O papa, além disso, galvaniza a nostalgia de Deus que floresce sobre os cacos que sobraram das tristes tentativas de liberação do transcendente que marcaram as últimas décadas. O pêndulo da História aponta o reencontro do homem com suas raízes genuínas, sua inquieta peregrinação rumo ao Criador. Na verdade, a busca de Deus é um fato sociológico. Intelectuais sérios, imunes ao vírus da superficialidade, sabem decifrar o fenômeno religioso. Outros, reféns de um sectarismo anacrônico, sucumbem à patologia dos chavões.

Alguns, equivocadamente, imaginam que o influxo cristão sobre os assuntos temporais não deveria existir. Gostariam de ver o papa reduzido à liderança de uma espécie de ONG da boa vontade. De acordo com essa óptica, a religião se reduziria ao culto, sobretudo privado. Entrincheirada no ambiente rarefeito das sacristias, estaria desprovida de qualquer projeção social. A História, no entanto, demonstra que o sucessor de Pedro, depositário da fé e da coerência doutrinal da Igreja, sempre será “sinal de contradição”. E seus seguidores, embora iguais aos demais, são, ao mesmo tempo, fermento, levedura, sal.

A aparente tensão entre o católico, cidadão do mundo, mas não refém do mundanismo, tem levantado uma falta contraposição entre convicção e liberdade. Estabelece-se uma absurda incompatibilidade ideológica entre realidades que deveriam caminhar juntas. Entre uma pessoa de fé e um fanático existe uma fronteira nítida: o apreço pela liberdade. O sectário assume a sua convicção com exasperada intolerância, e nela se refugia, como num baluarte exclusivista e hostil. O fanático impõe, empenha-se em aliciar. A pessoa de fé, ao contrário, assenta-se serenamente em seus valores. Por isso a sua convicção não a move a impor, mas a estimula a propor, a expor à livre aceitação dos outros as ideias que acredita dignas de ser compartilhadas. Sabe que só uma proposta dirigida à liberdade pode obter uma resposta digna do homem.

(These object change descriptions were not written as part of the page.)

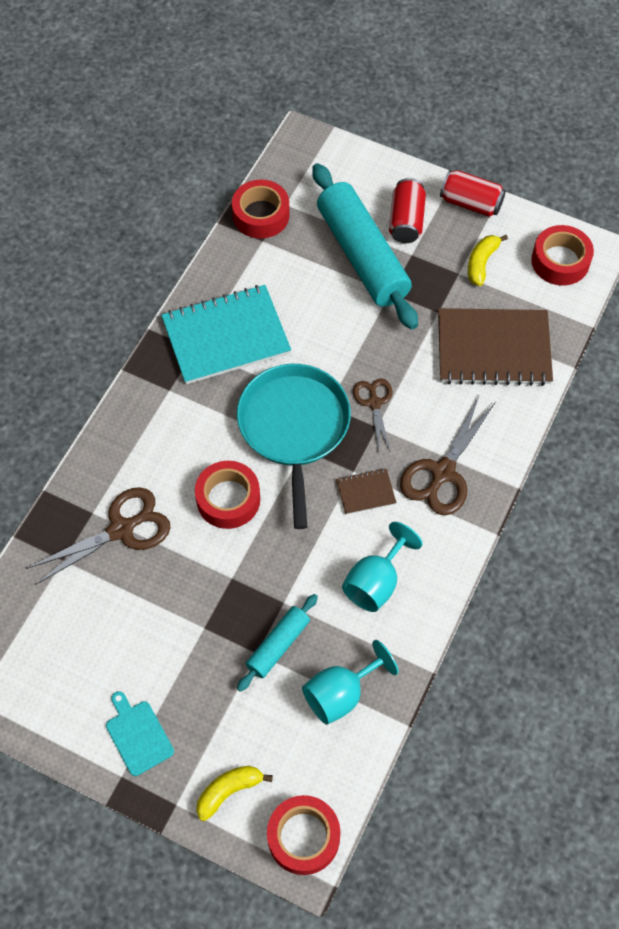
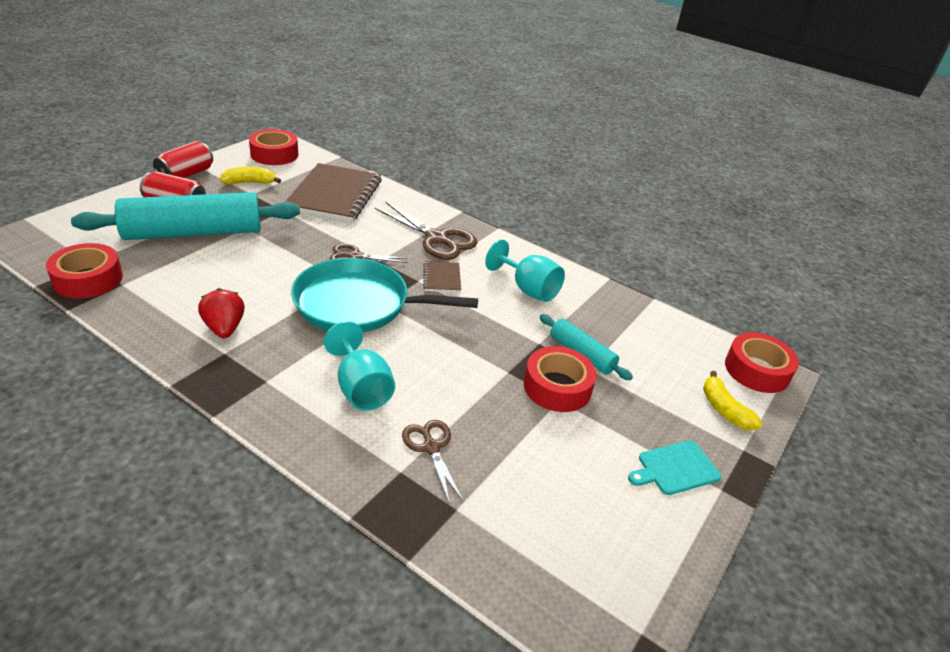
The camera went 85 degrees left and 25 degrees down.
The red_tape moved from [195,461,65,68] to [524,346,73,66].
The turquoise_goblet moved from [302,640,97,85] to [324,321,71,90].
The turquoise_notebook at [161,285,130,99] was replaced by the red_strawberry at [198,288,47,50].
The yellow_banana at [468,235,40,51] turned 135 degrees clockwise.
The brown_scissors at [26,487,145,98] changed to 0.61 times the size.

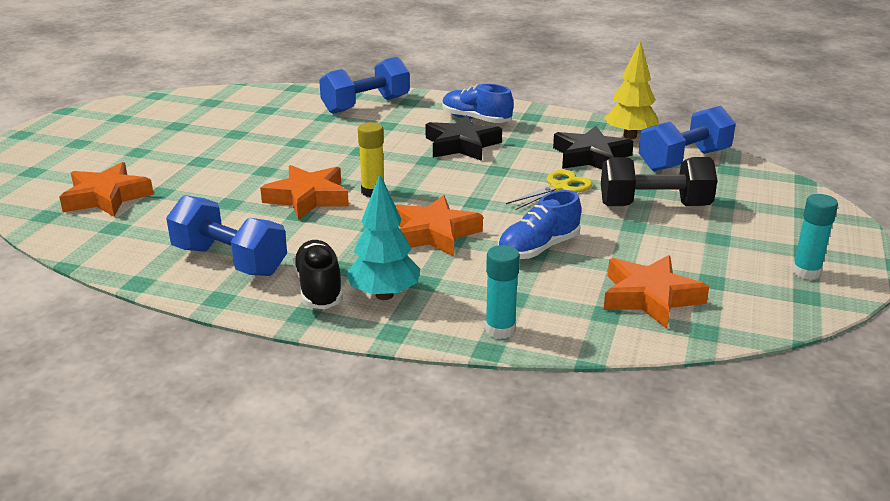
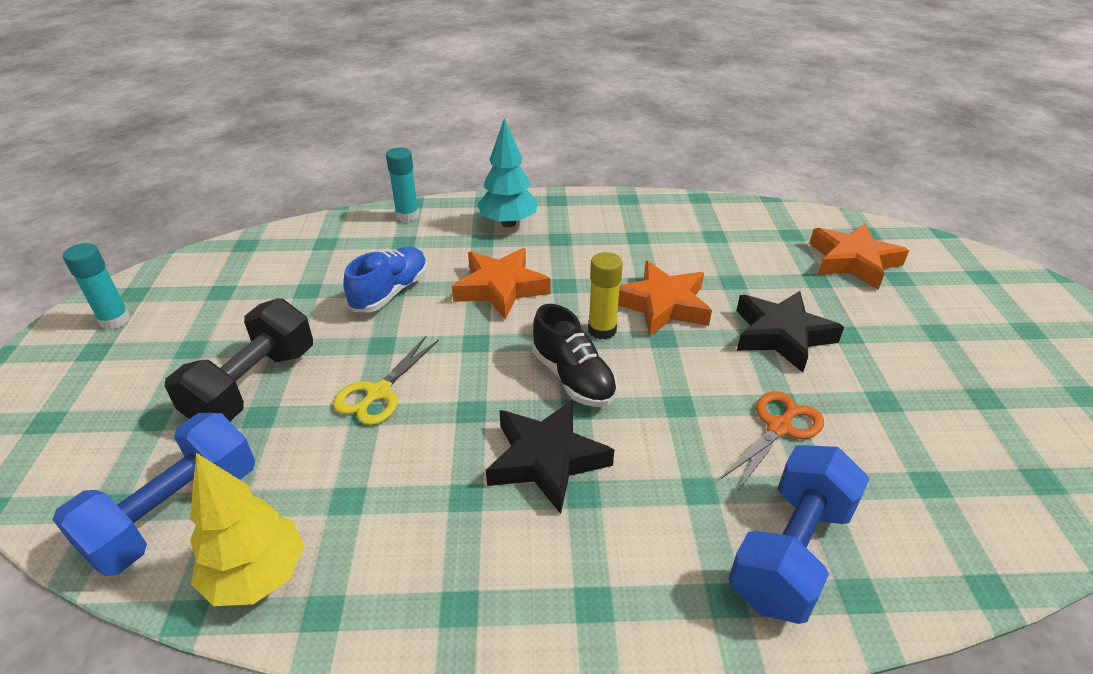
The camera went 160 degrees right and 10 degrees up.
The blue_dumbbell at [166,195,121,81] disappeared.
The blue_shoe at [442,84,72,39] disappeared.
The orange_star at [603,255,106,74] disappeared.
The orange_scissors at [721,391,103,100] appeared.
The black_shoe moved from [293,240,50,69] to [532,304,86,103].
The black_star moved from [553,126,81,44] to [736,291,108,82].
The black_dumbbell at [601,157,116,49] turned 45 degrees counterclockwise.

Outros, numa manifestação explícita de clericalismo, pretendem mobilizar corporativamente os católicos em plataformas políticas, que acabariam transformando a Igreja numa corrente semelhante às outras, alinhada aos grupos e partidos. O papa, contudo, enfatiza que a Igreja está acima de qualquer ideologia, regime, partido, cultura ou civilização. Os cristãos leigos, como cidadãos do mundo, com liberdade e responsabilidade pessoais, podem e devem assumir seus compromissos temporais.

O papa é um impressionante sucesso mercadológico. Seu marketing, no entanto, tem raízes profundas: fé robusta, coerência doutrinal e, sem dúvida, a intrigante magia da santidade. Os santos assustam e incomodam. São sempre um acicate. Tiram-nos da nossa zona de conforto. Mas a santidade também atrai e eleva. Na verdade, só ela pode explicar a força do papado.